> [Work order]
The records that follow are to be reproduced exactly. Any pictures in them are left out.

___ Extracted records ___

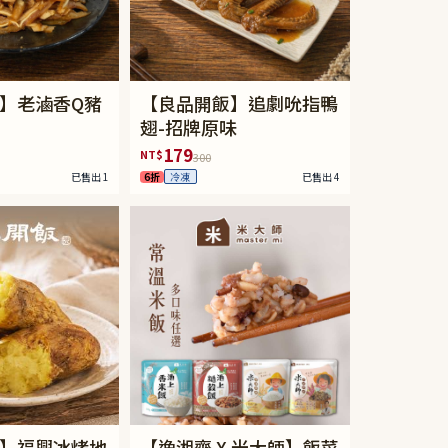
】老滷香Q豬
【良品開飯】追劇吮指鴨
翅-招牌原味
179
NT$
300
已售出 1
6折
已售出 4
冷凍
】福興冰烤地
【逸湘齋 X 米大師】飯菜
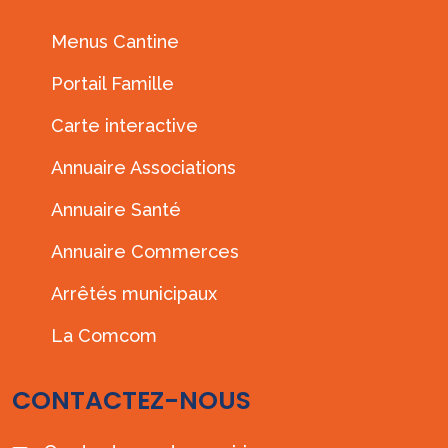
Menus Cantine
Portail Famille
Carte interactive
Annuaire Associations
Annuaire Santé
Annuaire Commerces
Arrêtés municipaux
La Comcom
CONTACTEZ-NOUS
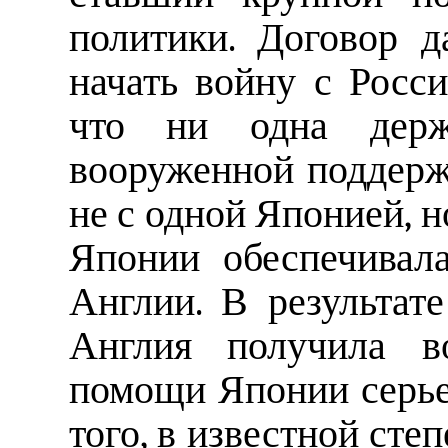
политики. Договор 
начать войну с Росси
что ни одна держ
вооруженной поддерж
не с одной Японией, н
Японии обеспечивал
Англии. В результате
Англия получила в
помощи Японии серье
того, в известной сте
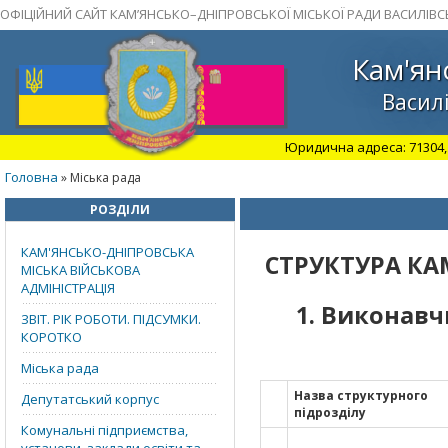
ОФІЦІЙНИЙ САЙТ КАМ’ЯНСЬКО–ДНІПРОВСЬКОЇ МІСЬКОЇ РАДИ ВАСИЛІВС
Кам'ян
Василі
Юридична адреса: 71304, З
Головна
» Міська рада
РОЗДІЛИ
КАМ'ЯНСЬКО-ДНІПРОВСЬКА
СТРУКТУРА КА
МІСЬКА ВІЙСЬКОВА
АДМІНІСТРАЦІЯ
1. Виконавч
ЗВІТ. РІК РОБОТИ. ПІДСУМКИ.
КОРОТКО
Міська рада
Назва структурного
Депутатський корпус
підрозділу
Комунальні підприємства,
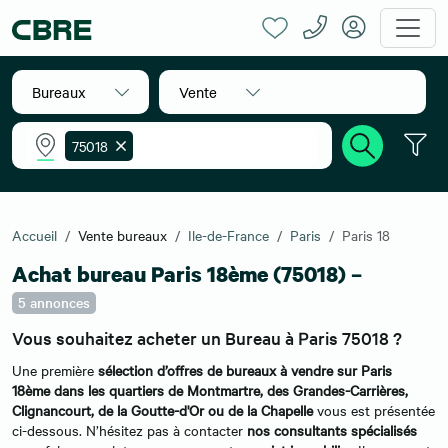
Bureaux
Vente
75018
Accueil
Vente bureaux
Ile-de-France
Paris
Paris 18
Achat bureau Paris 18ème (75018) –
5 annonces
Vous souhaitez acheter un Bureau à Paris 75018 ?
Une première
sélection d’offres de bureaux à vendre sur Paris
18ème dans les quartiers de Montmartre, des Grandes-Carrières,
Clignancourt, de la Goutte-d'Or ou de la Chapelle
vous est présentée
ci-dessous. N’hésitez pas à contacter
nos consultants spécialisés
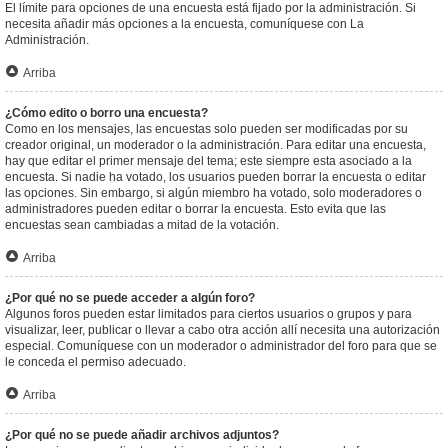
El límite para opciones de una encuesta está fijado por la administración. Si
necesita añadir más opciones a la encuesta, comuníquese con La
Administración.
Arriba
¿Cómo edito o borro una encuesta?
Como en los mensajes, las encuestas solo pueden ser modificadas por su
creador original, un moderador o la administración. Para editar una encuesta,
hay que editar el primer mensaje del tema; este siempre esta asociado a la
encuesta. Si nadie ha votado, los usuarios pueden borrar la encuesta o editar
las opciones. Sin embargo, si algún miembro ha votado, solo moderadores o
administradores pueden editar o borrar la encuesta. Esto evita que las
encuestas sean cambiadas a mitad de la votación.
Arriba
¿Por qué no se puede acceder a algún foro?
Algunos foros pueden estar limitados para ciertos usuarios o grupos y para
visualizar, leer, publicar o llevar a cabo otra acción allí necesita una autorización
especial. Comuníquese con un moderador o administrador del foro para que se
le conceda el permiso adecuado.
Arriba
¿Por qué no se puede añadir archivos adjuntos?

___

> [Response to the exercise]
】老滷香Q豬
【良品開飯】追劇吮指鴨
翅-招牌原味
179
NT$
300
已售出 1
6折
已售出 4
冷凍
】福興冰烤地
【逸湘齋 X 米大師】飯菜
Menus Cantine
Portail Famille
Carte interactive
Annuaire Associations
Annuaire Santé
Annuaire Commerces
Arrêtés municipaux
La Comcom
CONTACTEZ-NOUS
политики. Договор 
начать войну с Росси
что ни одна держ
вооруженной поддерж
не с одной Японией, н
Японии обеспечивал
Англии. В результате
Англия получила в
помощи Японии серье
того, в известной сте
ОФІЦІЙНИЙ САЙТ КАМ’ЯНСЬКО–ДНІПРОВСЬКОЇ МІСЬКОЇ РАДИ ВАСИЛІВС
Кам'ян
Василі
Юридична адреса: 71304, З
Головна
» Міська рада
РОЗДІЛИ
КАМ'ЯНСЬКО-ДНІПРОВСЬКА
СТРУКТУРА КА
МІСЬКА ВІЙСЬКОВА
АДМІНІСТРАЦІЯ
1. Виконавч
ЗВІТ. РІК РОБОТИ. ПІДСУМКИ.
КОРОТКО
Міська рада
Назва структурного
Депутатський корпус
підрозділу
Комунальні підприємства,
Bureaux
Vente
75018
Accueil
Vente bureaux
Ile-de-France
Paris
Paris 18
Achat bureau Paris 18ème (75018) –
5 annonces
Vous souhaitez acheter un Bureau à Paris 75018 ?
Une première
sélection d’offres de bureaux à vendre sur Paris
18ème dans les quartiers de Montmartre, des Grandes-Carrières,
Clignancourt, de la Goutte-d'Or ou de la Chapelle
vous est présentée
ci-dessous. N’hésitez pas à contacter
nos consultants spécialisés
El límite para opciones de una encuesta está fijado por la administración. Si
necesita añadir más opciones a la encuesta, comuníquese con La
Administración.
Arriba
¿Cómo edito o borro una encuesta?
Como en los mensajes, las encuestas solo pueden ser modificadas por su
creador original, un moderador o la administración. Para editar una encuesta,
hay que editar el primer mensaje del tema; este siempre esta asociado a la
encuesta. Si nadie ha votado, los usuarios pueden borrar la encuesta o editar
las opciones. Sin embargo, si algún miembro ha votado, solo moderadores o
administradores pueden editar o borrar la encuesta. Esto evita que las
encuestas sean cambiadas a mitad de la votación.
Arriba
¿Por qué no se puede acceder a algún foro?
Algunos foros pueden estar limitados para ciertos usuarios o grupos y para
visualizar, leer, publicar o llevar a cabo otra acción allí necesita una autorización
especial. Comuníquese con un moderador o administrador del foro para que se
le conceda el permiso adecuado.
Arriba
¿Por qué no se puede añadir archivos adjuntos?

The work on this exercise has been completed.